Restorative approaches to conflict help people find a way out of conflict as they untangle problems and find solutions that really work for them. In order to help neighbors or others who disagree, we listen to individual concerns, act as a go-between, create productive and comfortable ways for people to come together and talk -- and we follow through until everyone agrees that the matter is settled.

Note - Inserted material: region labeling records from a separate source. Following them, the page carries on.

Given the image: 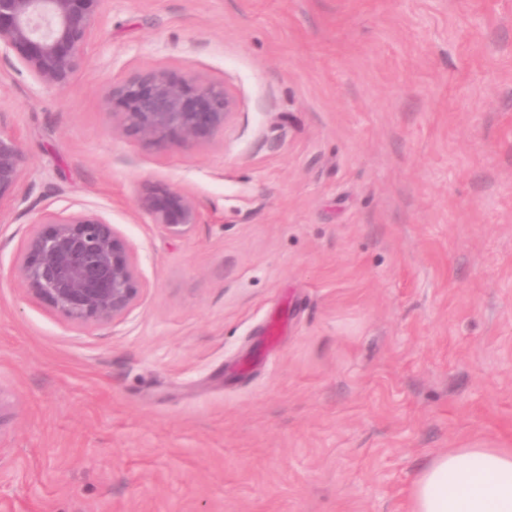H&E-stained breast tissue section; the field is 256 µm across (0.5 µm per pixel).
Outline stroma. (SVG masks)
I'll list each match as a JSON object with an SVG mask.
<instances>
[{
	"label": "stroma",
	"instance_id": "1",
	"mask_svg": "<svg viewBox=\"0 0 512 512\" xmlns=\"http://www.w3.org/2000/svg\"><path fill=\"white\" fill-rule=\"evenodd\" d=\"M69 85L0 56V512H408L451 448L512 449V0H103ZM147 67L238 99L210 142L112 127ZM191 191L172 236L134 202ZM134 247L77 326L16 259L43 207ZM24 171V158L17 136L0 128V206L17 193Z\"/></svg>",
	"mask_w": 512,
	"mask_h": 512
}]
</instances>
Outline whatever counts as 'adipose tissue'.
Instances as JSON below:
<instances>
[{"label":"adipose tissue","instance_id":"adipose-tissue-1","mask_svg":"<svg viewBox=\"0 0 512 512\" xmlns=\"http://www.w3.org/2000/svg\"><path fill=\"white\" fill-rule=\"evenodd\" d=\"M410 512H512V450L457 448L420 473Z\"/></svg>","mask_w":512,"mask_h":512}]
</instances>
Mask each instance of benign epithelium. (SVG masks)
<instances>
[{
    "mask_svg": "<svg viewBox=\"0 0 512 512\" xmlns=\"http://www.w3.org/2000/svg\"><path fill=\"white\" fill-rule=\"evenodd\" d=\"M102 0H0V54L14 53L33 78L67 86L85 63ZM112 122L123 135L165 149L206 141L236 111L223 87L161 68H147L112 86ZM24 171L17 136L0 128V204L12 200ZM148 223L173 235L200 223L193 194L148 184L135 200ZM16 261L29 295L68 321L84 325L125 318L142 289L133 246L103 214L71 203L44 208Z\"/></svg>",
    "mask_w": 512,
    "mask_h": 512,
    "instance_id": "7a95c632",
    "label": "benign epithelium"
}]
</instances>
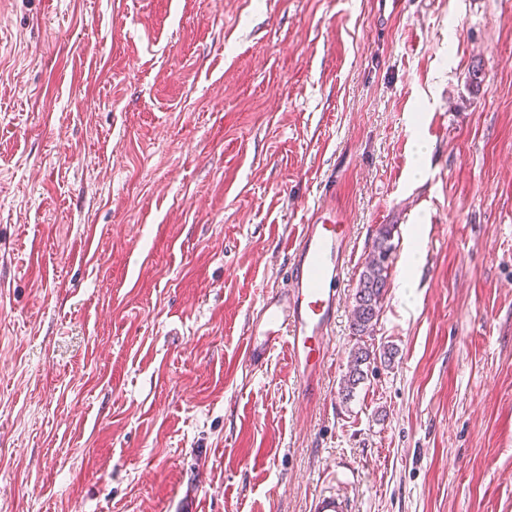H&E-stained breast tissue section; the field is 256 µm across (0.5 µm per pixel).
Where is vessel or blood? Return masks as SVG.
Here are the masks:
<instances>
[{
    "label": "vessel or blood",
    "mask_w": 512,
    "mask_h": 512,
    "mask_svg": "<svg viewBox=\"0 0 512 512\" xmlns=\"http://www.w3.org/2000/svg\"><path fill=\"white\" fill-rule=\"evenodd\" d=\"M348 262L345 225L319 213L290 246L288 287L267 291L248 329V361L261 365L278 346H286L299 391L307 399L318 394ZM310 512H353V503L344 493L322 491L313 497Z\"/></svg>",
    "instance_id": "b4317fda"
}]
</instances>
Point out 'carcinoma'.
I'll return each instance as SVG.
<instances>
[{"instance_id": "1", "label": "carcinoma", "mask_w": 512, "mask_h": 512, "mask_svg": "<svg viewBox=\"0 0 512 512\" xmlns=\"http://www.w3.org/2000/svg\"><path fill=\"white\" fill-rule=\"evenodd\" d=\"M391 237L392 225L383 224L377 229L353 296L352 330L360 339L372 336L387 292L388 260L393 249ZM350 357L349 371L343 379V392L347 397L364 380L362 365L377 359L376 351L364 344L353 347Z\"/></svg>"}]
</instances>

How Restorative Justice Benefits Communities

Those who go through a restorative justice process:

Gain an understanding of the aftermath of their actions:
  • "I realized that I had harmed more people and businesses than I was aware of. One bad decision can have enormous repercussions."
  • "[The Victim Impact Panel] really put a face on drunk driving ...  [I met] people who have directly been affected, seeing the pain firsthand."
  • "This was especially hard for me because I have a hard time with confrontation, but hearing what [the victims] had to say meant a lot to me. I will always remember this."
  • "At the beginning, I thought it was a bunch of bull. After doing what you asked me to, I realized the damage I had done. So thank you for your help and insight."
Take responsibility by making amends:
  • "The Rep Board taught me how to be accountable for my actions and to not just consider those that I immediately affected. This was a great chance for me to make amends."
  • "[Participating in this process was meaningful] because it shows that I am sorry for what I have done."
  • "Trying to help make amends to the victims is good for them and for me because it gives them a chance to tell me how they feel."
  • "Because of the thought that I had to put into the writing of these [apology] letters ... I really understand the damage I had done to other people."
Make a plan to make better choices in the future:
  • "I took the time to understand how this affected my community ... and made financial limits for myself so this wouldn't happen again." (Offense: passing bad checks)
  • "[I'm going to] take my meds, ask for help, forgive myself and remember those affected." (Offense: counterfeiting)
  • "I've been a lot more careful about who I hang out with because my friends probably have the most influence on my life. Hopefully making better friends will reduce the chances of me doing something stupid like that again." (Offense: possession of marijuana)
  • "I learned how to enjoy life safer and have fun without alcohol." (Offense: DUI #2)
Restorative Justice Makes a Difference

People affected by a crime who have participated in a Reparative Process have said:
  • "I found peace with the incident and all involved."
  • "I believe this person truly saw the error of her ways."
  • "I really don't think we'll have a repeat offense."